Por añadidura, la dinastía Kim ha entronizado en su feudo un sistema dizque socialista, el cual ha demostrado con absoluta claridad su carácter retrógrado e inviable. Mantiene a sus súbditos en la miseria y la desnutrición. En ocasiones, esta última, que es endémica, ha cedido el paso a terribles hambrunas, las cuales han ocasionado millones de muertes.
Los resultados funestos del comunismo resaltan aún más cuando comparamos a ambas Coreas. Se trata de una misma nación que ocupa las dos mitades de una península arrasada de cabo a rabo en los años cincuenta como resultado de la guerra desatada por las ambiciones del dictador Kim Il Sung. Sin embargo, mientras el Norte vive la situación calamitosa ya referida, el Sur es un país desarrollado, un emporio de riqueza, progreso y democracia. El contraste es elocuente e innegable.
Pese a ello, lo que mayor preocupación despierta en otras capitales no es la vida miserable que se ve forzado a padecer el pueblo norcoreano. Por desgracia, en este pícaro mundo las calamidades de ese género pueden despertar alguna preocupación, pero no quitan el sueño a los poderosos. No suelen ser ellas las que motivan a otros estados a tomar medidas.
En el caso de Corea del Norte, lo que sí ha galvanizado a los gobiernos extranjeros, comenzando por el de Seúl y sus aliados, es la política agresiva desarrollada por el actual representante de la dinastía norteña, Kim Yong Un. El régimen comunista demuestra ser incapaz de asegurar a sus súbditos una alimentación adecuada o una vida medianamente aceptable, pero sí ha logrado hacerse con el arma atómica y una cohetería balística no muy avanzada, pero real.

• Datos extraídos
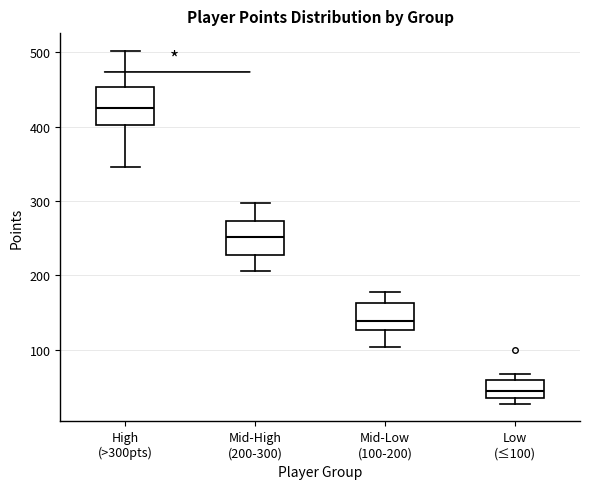

Reading left to right, read every box against the y-axis: the position of its median line, the range the box covers, and the ends of its whiskers. The values are not printed on the chart, so give them approximately, as read against the axis.

High (>300pts): median 430, box 400 to 450, whiskers 350 to 500
Mid-High (200-300): median 250, box 230 to 270, whiskers 210 to 300
Mid-Low (100-200): median 140, box 130 to 160, whiskers 100 to 180
Low (≤100): median 40 (inside the box), box 40 to 60, whiskers 30 to 70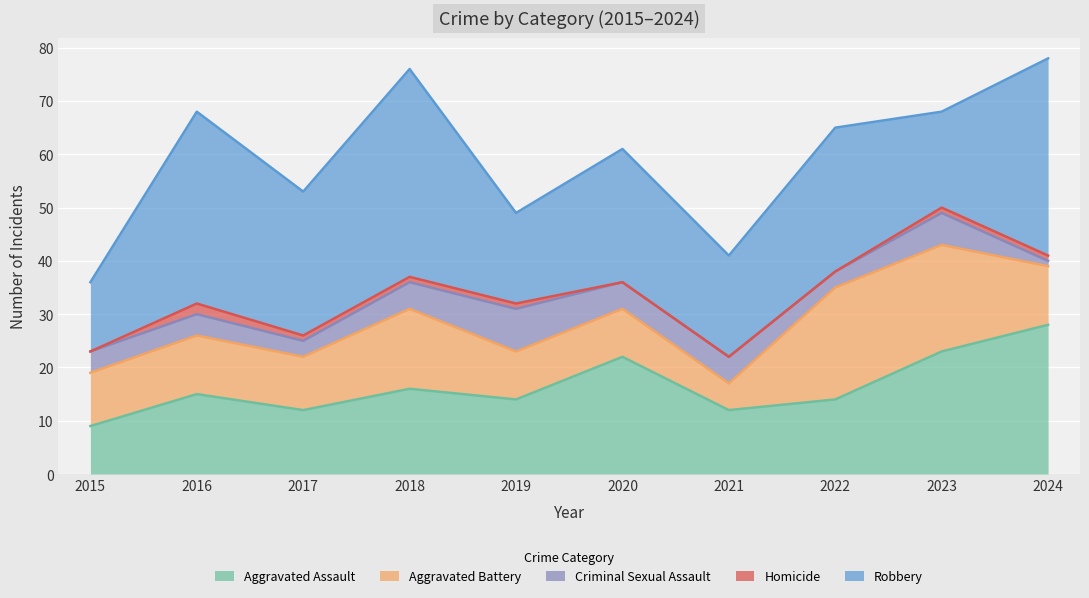

How many Criminal Sexual Assault values are between 3 and 5?

7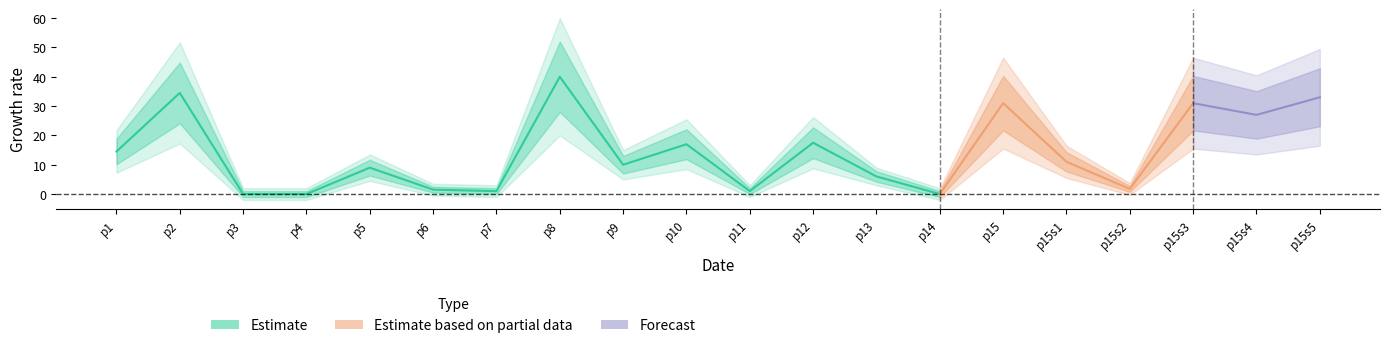

At which category is the sum across all series the highest?

p8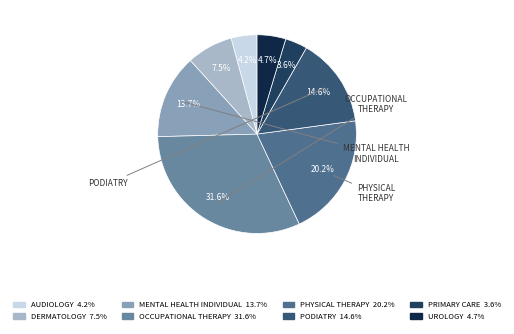

What percentage is the OCCUPATIONAL THERAPY slice, to the nearest percent?

32%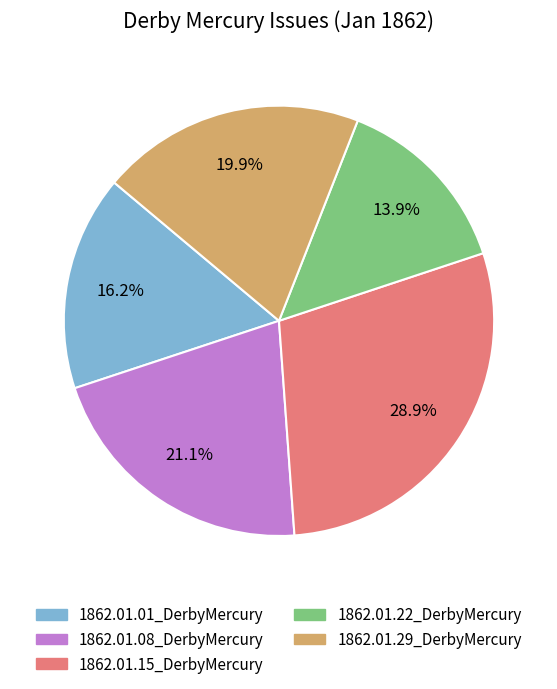

Rank the categories by value from lowest to highest.

1862.01.22_DerbyMercury, 1862.01.01_DerbyMercury, 1862.01.29_DerbyMercury, 1862.01.08_DerbyMercury, 1862.01.15_DerbyMercury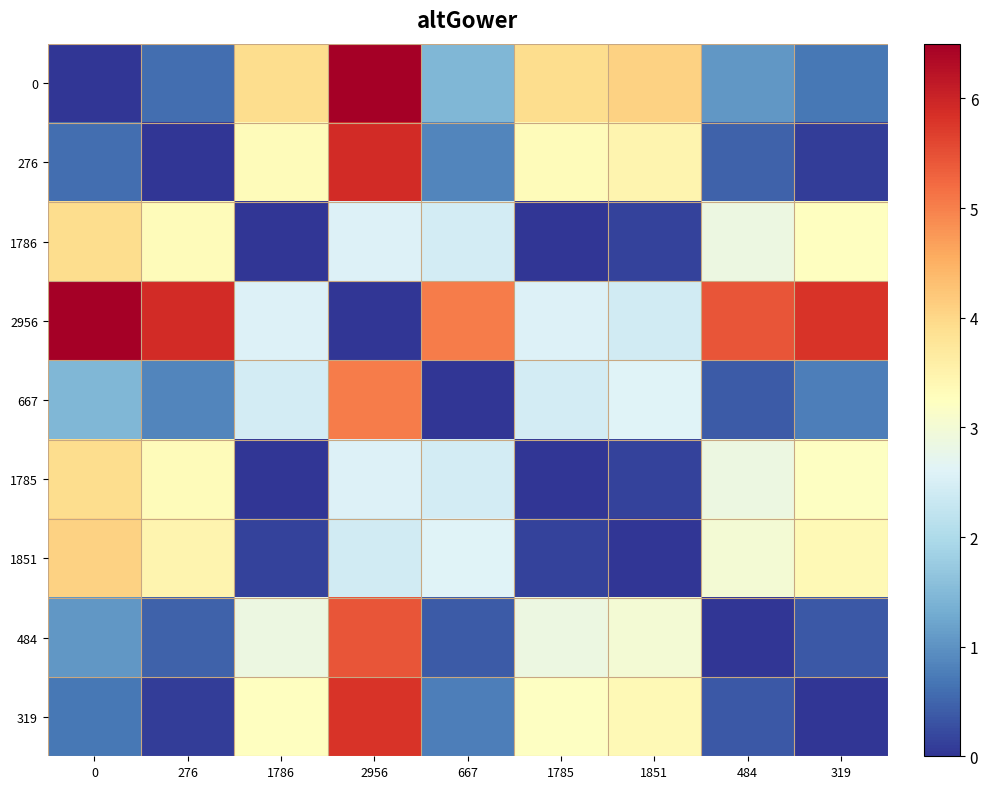

Reading left to right, extract all data points from this chart.

0: 0=0.0	276=0.6	1786=3.9	2956=6.5	667=1.5	1785=3.9	1851=4.1	484=1.1	319=0.7
276: 0=0.6	276=0.0	1786=3.3	2956=5.9	667=0.9	1785=3.3	1851=3.5	484=0.5	319=0.1
1786: 0=3.9	276=3.3	1786=0.0	2956=2.6	667=2.5	1785=0.0	1851=0.1	484=2.9	319=3.2
2956: 0=6.5	276=5.9	1786=2.6	2956=0.0	667=5.0	1785=2.6	1851=2.4	484=5.4	319=5.8
667: 0=1.5	276=0.9	1786=2.5	2956=5.0	667=0.0	1785=2.5	1851=2.6	484=0.4	319=0.8
1785: 0=3.9	276=3.3	1786=0.0	2956=2.6	667=2.5	1785=0.0	1851=0.1	484=2.9	319=3.2
1851: 0=4.1	276=3.5	1786=0.1	2956=2.4	667=2.6	1785=0.1	1851=0.0	484=3.0	319=3.4
484: 0=1.1	276=0.5	1786=2.9	2956=5.4	667=0.4	1785=2.9	1851=3.0	484=0.0	319=0.4
319: 0=0.7	276=0.1	1786=3.2	2956=5.8	667=0.8	1785=3.2	1851=3.4	484=0.4	319=0.0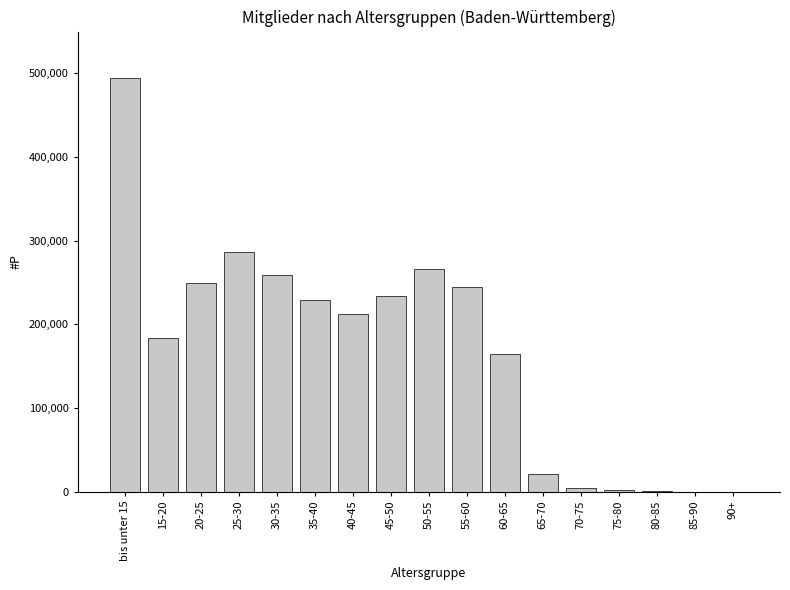

What is the maximum value shown in the chart?

494046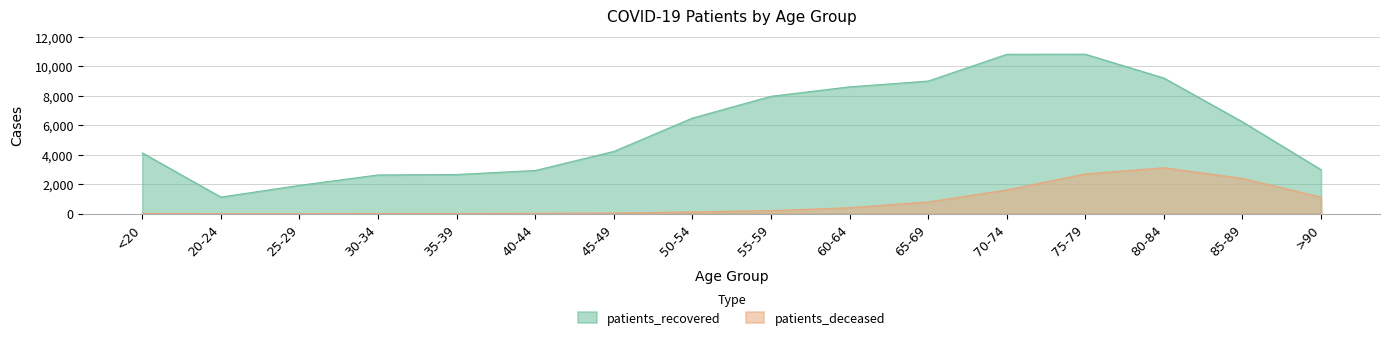

What is the total value across all series at 65-69?

9776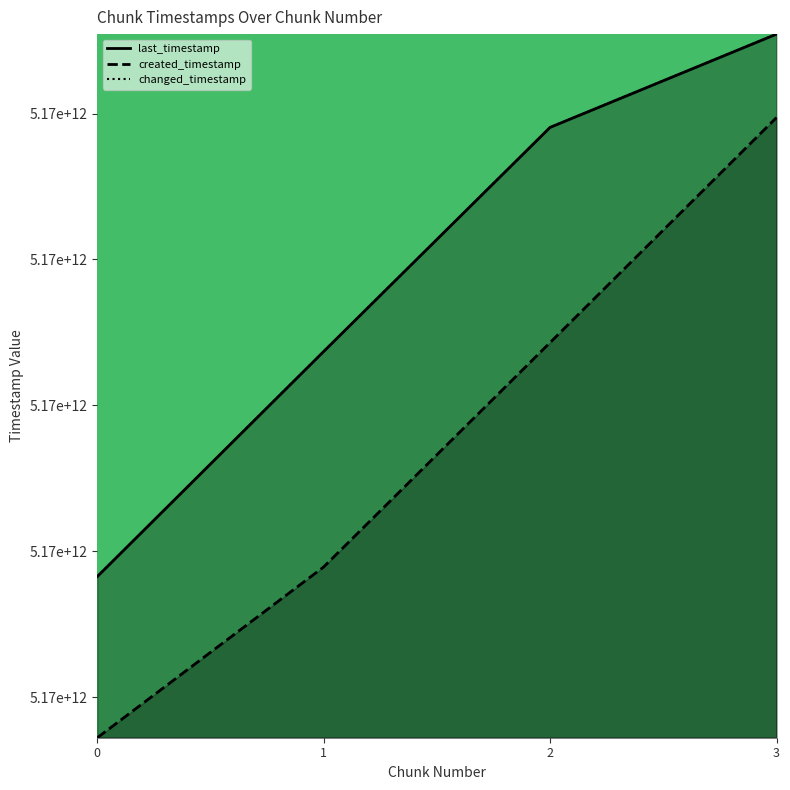

What is the total value across all series at 3?

15521030369311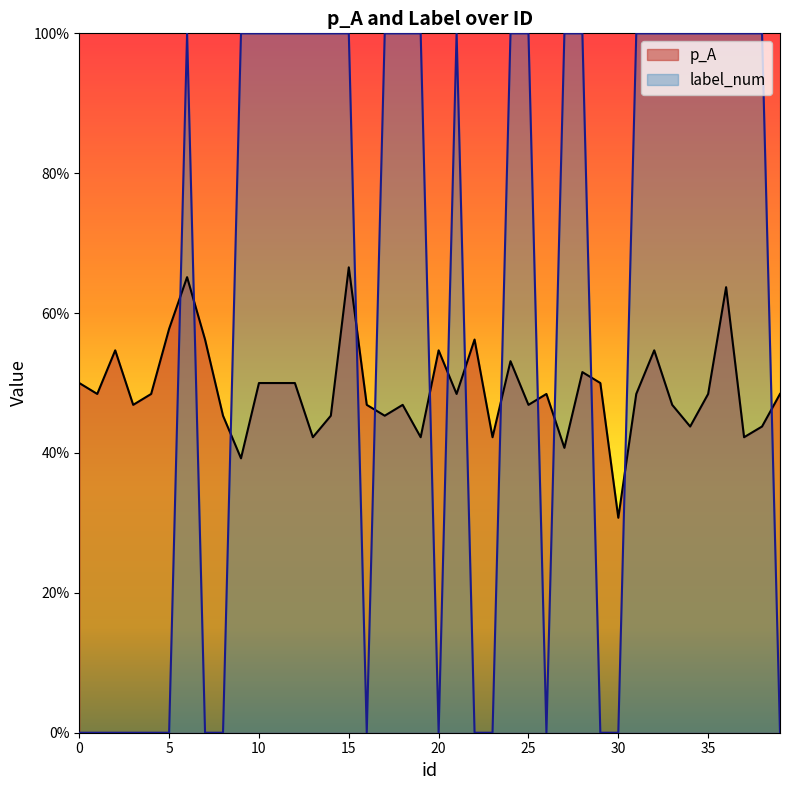

How many lines are shown in the chart?

2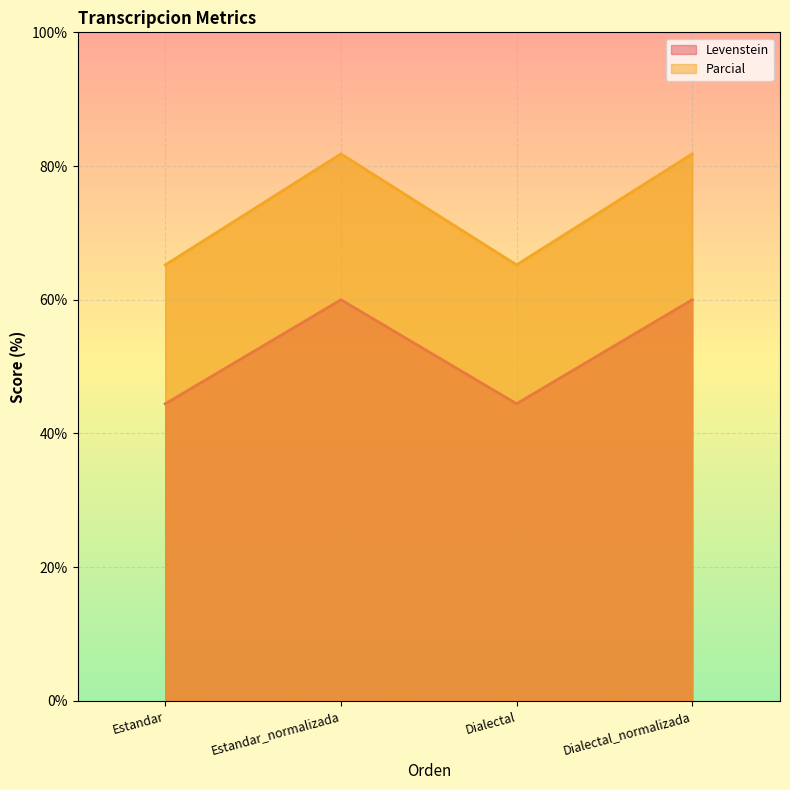

What is the label of the 3rd point from the right?

Estandar_normalizada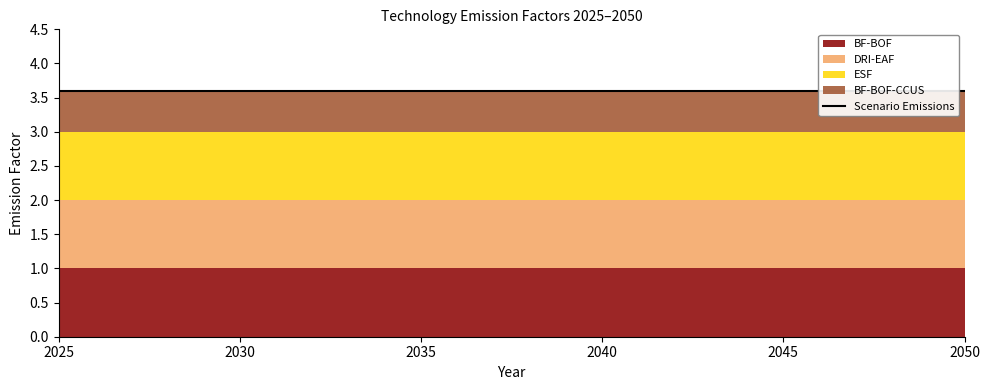

At which label is DRI-EAF closest to 1?

2025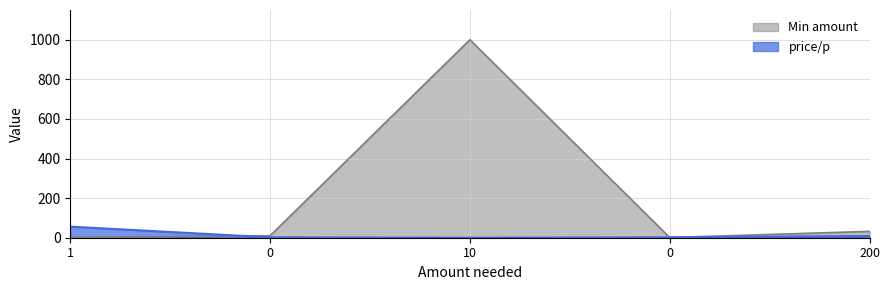

How many lines are shown in the chart?

2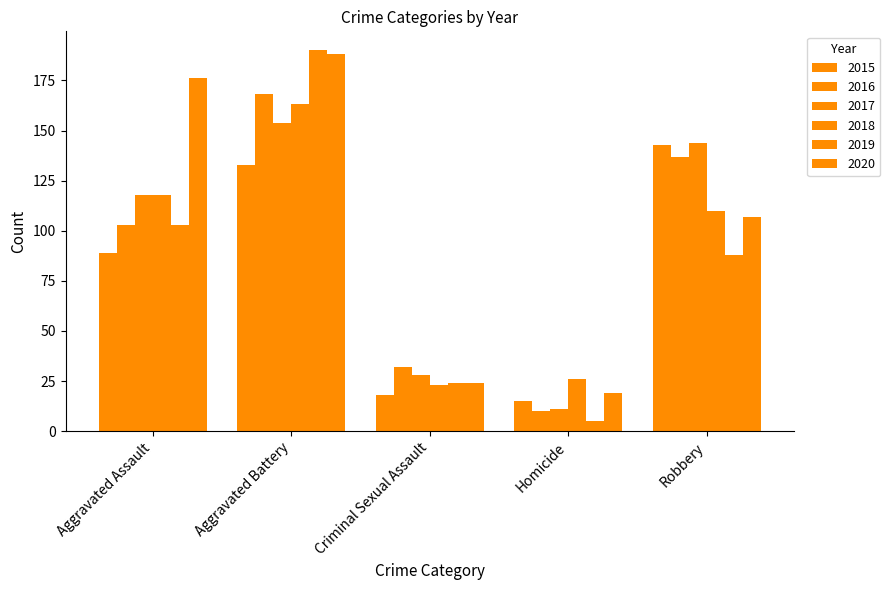

At which label is 2020 closest to 103?

Robbery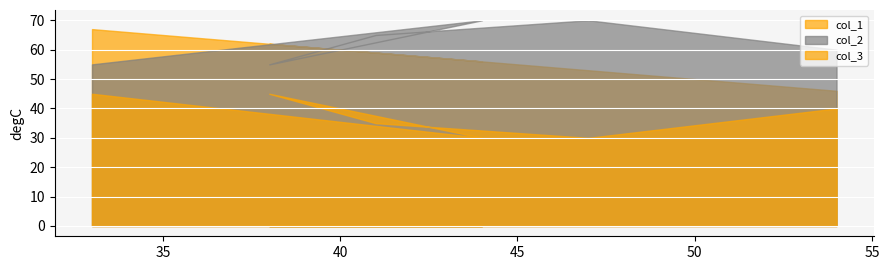

What is the average value of the col_2 series?

62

• Tareas del ejercicio
A: Según el fragmento sobre Corea del Norte, ¿qué dictador desató la guerra que arrasó la península en los años cincuenta?
B: Retoma el fragmento sobre Corea del Norte y continúalo a partir de su última oración.

• Respuestas escritas
A: El dictador Kim Il Sung.

B:
Con esos medios bélicos, Pyongyang realiza frecuentes provocaciones, ya sea detonando nuevas bombas nucleares o lanzando sus misiles por encima del territorio de Sudcorea o Japón. También emite declaraciones incendiarias. Es tal la preocupación que provocan esos desplantes que hasta existen varias resoluciones del Consejo de Seguridad de la ONU que establecen sanciones contra la monarquía.
Y ya se sabe que no resulta fácil adoptar ese tipo de medidas. En el referido órgano de Naciones Unidas existe el veto de las grandes potencias. Y se conoce que, cuando se trata de Corea del Norte, no puede darse por sentado el apoyo de Rusia y, menos aún, el de China, la vecina y gran aliada con la que suelen contar los Kim.
Se comprenden las razones del gigante asiático para no abrumar al régimen de Pyongyang. En Beijing no se sienten felices con un vecino fanatizado y agresivo, armado con bombas atómicas y proyectiles capaces de transportarlas. Pero tampoco desean un colapso que llevaría a su país a millones de norcoreanos famélicos y desesperados, que sólo necesitan cruzar el fronterizo río Yalú para llegar a territorio chino.
En medio de toda esa repulsa de la comunidad internacional contra Kim Yong Un y sus incondicionales, el gobierno cubano mantiene a ultranza su plena identificación con Corea del Norte. En tiempos de Obama, no vacilaron en violar el embargo decretado por la ONU y enviaron a sus socios asiáticos un considerable alijo de armas y pertrechos, escondido bajo una carga de azúcar.
Hace apenas unos días, recibieron en La Habana al canciller de Pyongyang. El solo hecho de invitar a visitar Cuba al representante de ese régimen execrable y execrado constituye, desde luego, un desafío a la comunidad internacional. Durante su estancia, el personaje se reunión con su homólogo Bruno Rodríguez Parrilla, algo que era de esperar, pues es lo que indica el protocolo.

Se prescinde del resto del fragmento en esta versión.